Had I been suggestible, a touch more naive and taken up his offer of an exclusive interview over drinks in his hotel room, I might have featured as a peripheral character in the BBC’s Sunday night serial. I think, with stack heels, it would have been the perfect part for David Tennant in A Very English Scandal. As it was, I turned down cocktails and whatever came next and made my excuses and left Jeremy Thorpe’s company.

It was at a Liberal Party conference in Ayr. It’s difficult to believe, looking at today’s incarnation, the Lib Dems, that then, in the early 1970s, the party was a real force in the land, Premier League not Hackney Marshes. Thorpe was gregarious, charming, eloquent and one of the most famous faces in the country and he had, almost singlehandedly, revivified his party. He was also a rogue, a fantasist, a fraudster and – although he was subsequently exonerated – a commissioner of murder.

But that was to come.
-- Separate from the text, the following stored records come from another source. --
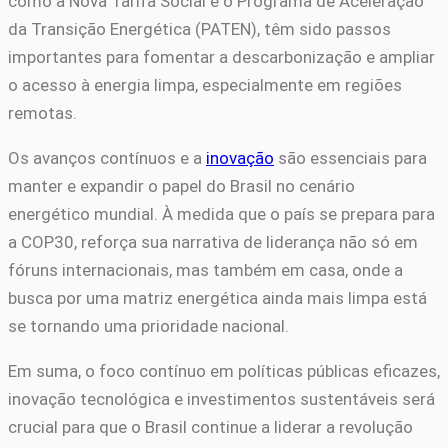
como a Nova Tarifa Social e o Programa de Aceleração
da Transição Energética (PATEN), têm sido passos
importantes para fomentar a descarbonização e ampliar
o acesso à energia limpa, especialmente em regiões
remotas.
Os avanços contínuos e a
inovação
são essenciais para
manter e expandir o papel do Brasil no cenário
energético mundial. À medida que o país se prepara para
a COP30, reforça sua narrativa de liderança não só em
fóruns internacionais, mas também em casa, onde a
busca por uma matriz energética ainda mais limpa está
se tornando uma prioridade nacional.
Em suma, o foco contínuo em políticas públicas eficazes,
inovação tecnológica e investimentos sustentáveis será
crucial para que o Brasil continue a liderar a revolução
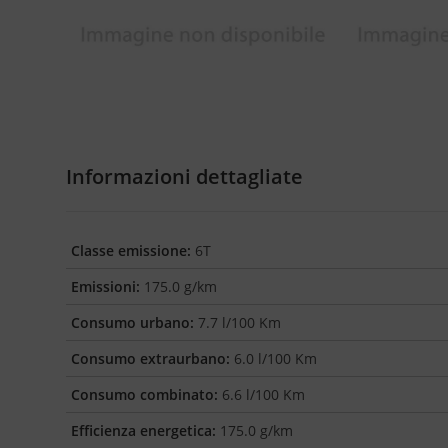
Informazioni dettagliate
Classe emissione:
6T
Emissioni:
175.0 g/km
Consumo urbano:
7.7 l/100 Km
Consumo extraurbano:
6.0 l/100 Km
Consumo combinato:
6.6 l/100 Km
Efficienza energetica:
175.0 g/km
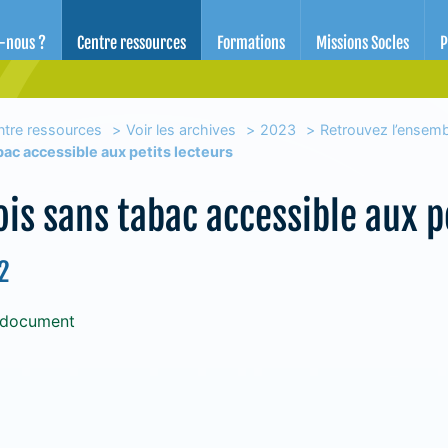
d'éducation pour la santé des Alpes-Maritimes
-nous ?
Centre ressources
Formations
Missions Socles
P
ntre ressources
Voir les archives
2023
Retrouvez l’ensem
ac accessible aux petits lecteurs
is sans tabac accessible aux p
2
 document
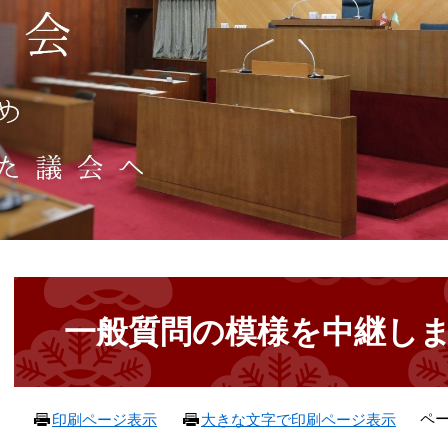
本
文
一般質問の模様を中継し
ペー
印刷ページ表示
大きな文字で印刷ページ表示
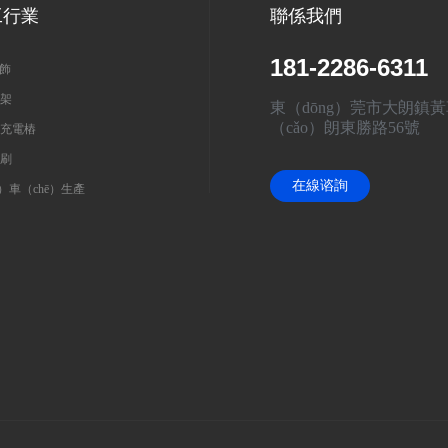
工行業
聯係我們
181-2286-6311
飾
架
東（dōng）莞市大朗鎮
（cǎo）朗東勝路56號
充電樁
刷
在線谘詢
）車（chē）生產
（xún）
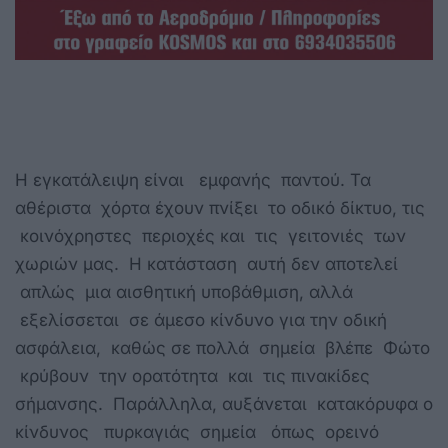
Η εγκατάλειψη είναι εμφανής παντού. Τα
αθέριστα χόρτα έχουν πνίξει το οδικό δίκτυο, τις
κοινόχρηστες περιοχές και τις γειτονιές των
χωριών μας. Η κατάσταση αυτή δεν αποτελεί
απλώς μια αισθητική υποβάθμιση, αλλά
εξελίσσεται σε άμεσο κίνδυνο για την οδική
ασφάλεια, καθώς σε πολλά σημεία βλέπε Φώτο
κρύβουν την ορατότητα και τις πινακίδες
σήμανσης. Παράλληλα, αυξάνεται κατακόρυφα ο
κίνδυνος πυρκαγιάς σημεία όπως ορεινό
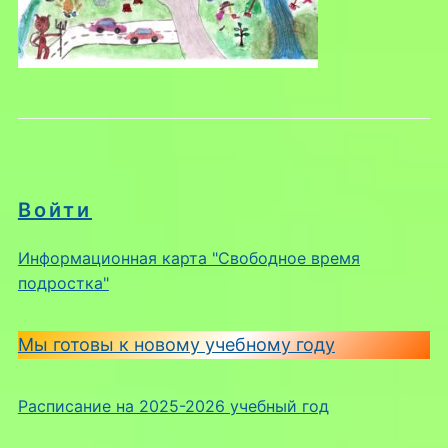
Войти
Информационная карта "Свободное время
подростка"
Мы готовы к новому учебному году
Расписание на 2025-2026 учебный год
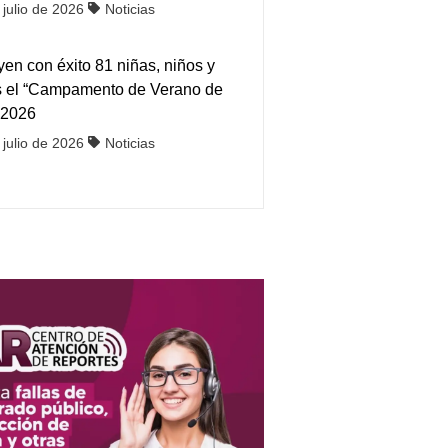
 julio de 2026
Noticias
en con éxito 81 niñas, niños y
s el “Campamento de Verano de
 2026
 julio de 2026
Noticias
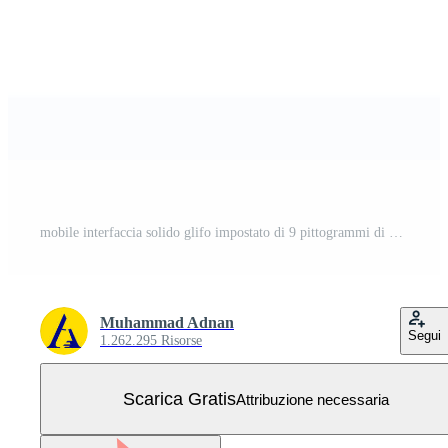
mobile interfaccia solido glifo impostato di 9 pittogrammi di cucinare pianta Mela fiore camomilla modificabile vettore design elementi Vettore Gratuito
Muhammad Adnan
Segui
1.262.295 Risorse
Scarica Gratis
Attribuzione necessaria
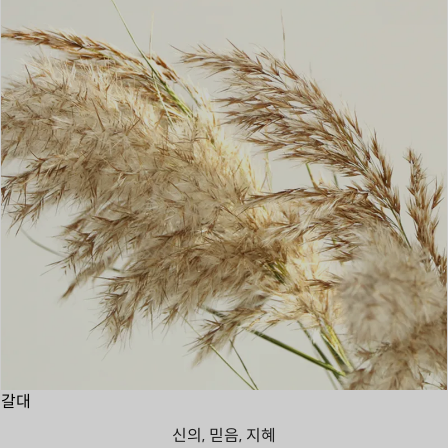
갈대
신의, 믿음, 지혜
Then, his party held the balance of power, keeping Ted Heath’s Tories in government (plus ça change) but despite having taken almost 20 per cent of the 1974 General Election vote, the first-past-the-post system awarded them just 14 MPs. Thorpe fancied that he would become Home Secretary in a grand coalition, but his party wouldn’t wear it (unlike their successors) and it wasn’t to be.

And, of course, Thorpe was secretly gay at a time when it would have been the death of his ambition to admit it. He was also not at all discreet about his affairs, although a marriage seemed to have given him heterosexual camouflage.

My encounter with him came at one of those evening drinks bashes. I was a young reporter, but not inexperienced, one of his aides, clearly at Thorpe’s prompting, asked me if I wanted to talk to the leader. Of course, I replied. We were then left together in this public place but it quickly became clear that politics was not what Thorpe had in mind. He seemed to hang on my every word – well, obviously – but it was his leaning in, his touching and his whispering and suggestive smiling which made his intent obvious.

I didn’t play along and sting him for a grand scoop – I expect his alternative life was pretty well known anyway – but it all spilled out at his trial. Thorpe was a villain but he was also a victim of the censorious times. He would not have needed to go to such extraordinary and criminal lengths today over his sexuality. It’s a very minor English tragedy too.